Wednesday, June 16, 2010

LOST INNOCENCE

Recently I've been watching videos online of songs from my college years, which were 1959-63. Then, everything was pitched to teenagers, and "puppy love" was the thing. Cute guys like Bobby Vee and Jimmy Clanton appealed to girls, but they also gave us some really good songs. Neil Sedaka, not cute but gifted, wrote and sang a string of peppy, lyrical hits. There was happiness in the air and we believed in our future.

Don McLean in "American Pie" traced our national angst to the death of Buddy Holly (February, '59). But the darkening of our culture didn't begin till after the assassination of John F. Kennedy (November, '63). It has in fact become a belief of Americans that the end of "Camelot" began a national loss of innocence.

Vietnam came along. Lyndon Johnson lied to us.The sweetness of the Counterculture collapsed into the Drug Culture. Many blue collar Democrats, offended by McGovernism, defected. Bobby Kennedy and Martin Luther King were struck down. We became divided politically in a more drastic and unbridgeable way than we had been, and cynical rightists gained the ascendancy and have held it.

There has been much wondering and speculating about what would have happened had JFK lived. Could this handsome and cool-headed young war hero who balanced realism and idealism and championed excellence, surrounding himself with brilliant people, have steered us clear of pitfalls and kept the country together? Would the popular culture have remained wholesome and optimistic? Could our growing nihilism and fanaticism have been averted?

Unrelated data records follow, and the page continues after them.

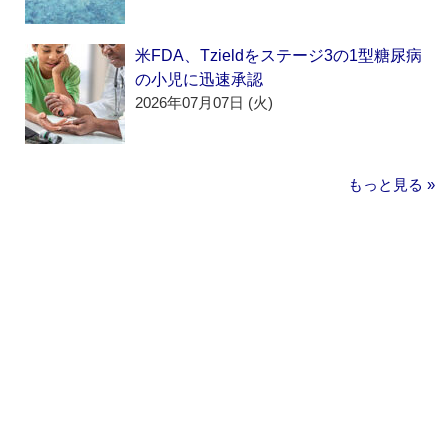
米FDA、Tzieldをステージ3の1型糖尿病
の小児に迅速承認
2026年07月07日 (火)
もっと見る »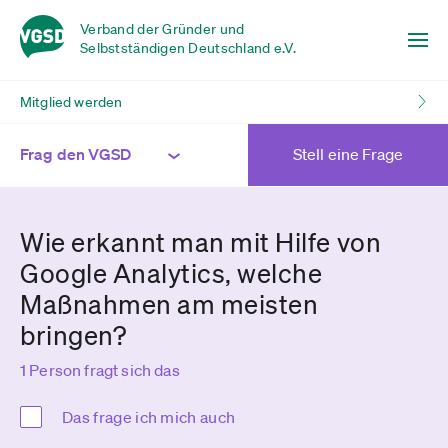
Verband der Gründer und
Selbstständigen Deutschland e.V.
Mitglied werden
Frag den VGSD
Stell eine Frage
Wie erkannt man mit Hilfe von
Google Analytics, welche
Maßnahmen am meisten
bringen?
1 Person fragt sich das
Das frage ich mich auch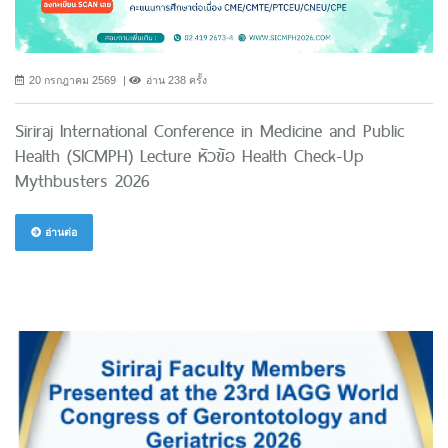
20 กรกฎาคม 2569
อ่าน 238 ครั้ง
Siriraj International Conference in Medicine and Public
Health (SICMPH) Lecture หัวข้อ Health Check-Up
Mythbusters 2026
อ่านต่อ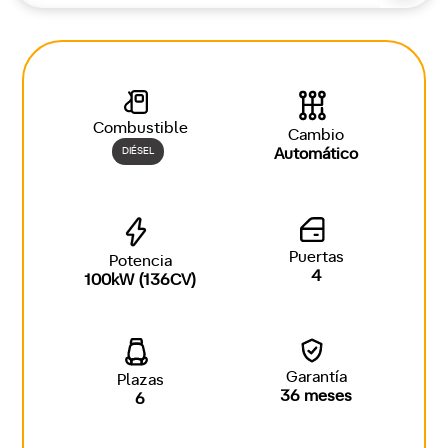
Combustible
Cambio
DIÉSEL
Automático
Puertas
Potencia
4
100kW (136CV)
Garantía
Plazas
36 meses
6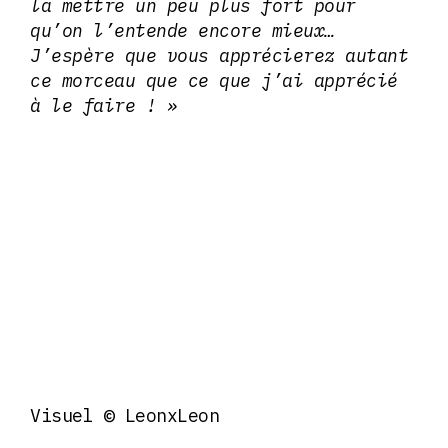
la mettre un peu plus fort pour
qu’on l’entende encore mieux…
J’espère que vous apprécierez autant
ce morceau que ce que j’ai apprécié
à le faire ! »
Visuel © LeonxLeon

It is hard to conceive that one person, however outstanding, could have achieved all that. And Kennedy had lost popularity by the time of his death; I recall that on the day he died a headline reported that the young were no longer enchanted with him. It seems more as though his murder was one symptom of a national trend that would have come in any event.

Today we have a president who is more like JFK at his best than any president has been. Here
is a figure of rationality, integrity, and hope: the kind of leader we should want.

How do we respond to Barack Obama? He is attacked from the left, the center, and the right; second-guessed by the media; doubted by the public; defied by the politicians; defamed by the talk radio haters. Everything about him is dissected and dismissed as not enough or too much. When people can't find something to criticize, they make up nonsense about him being born abroad or wanting to impose socialism on us. It appears sometimes that the entire country is bent on hobbling him and keeping him from doing anything for it.

So our dark age has reached its nadir at the same moment that we have elected a person of light and uprightness to lead us.

Now we must discover - and decide - whether we will choose settled darkness or illumination.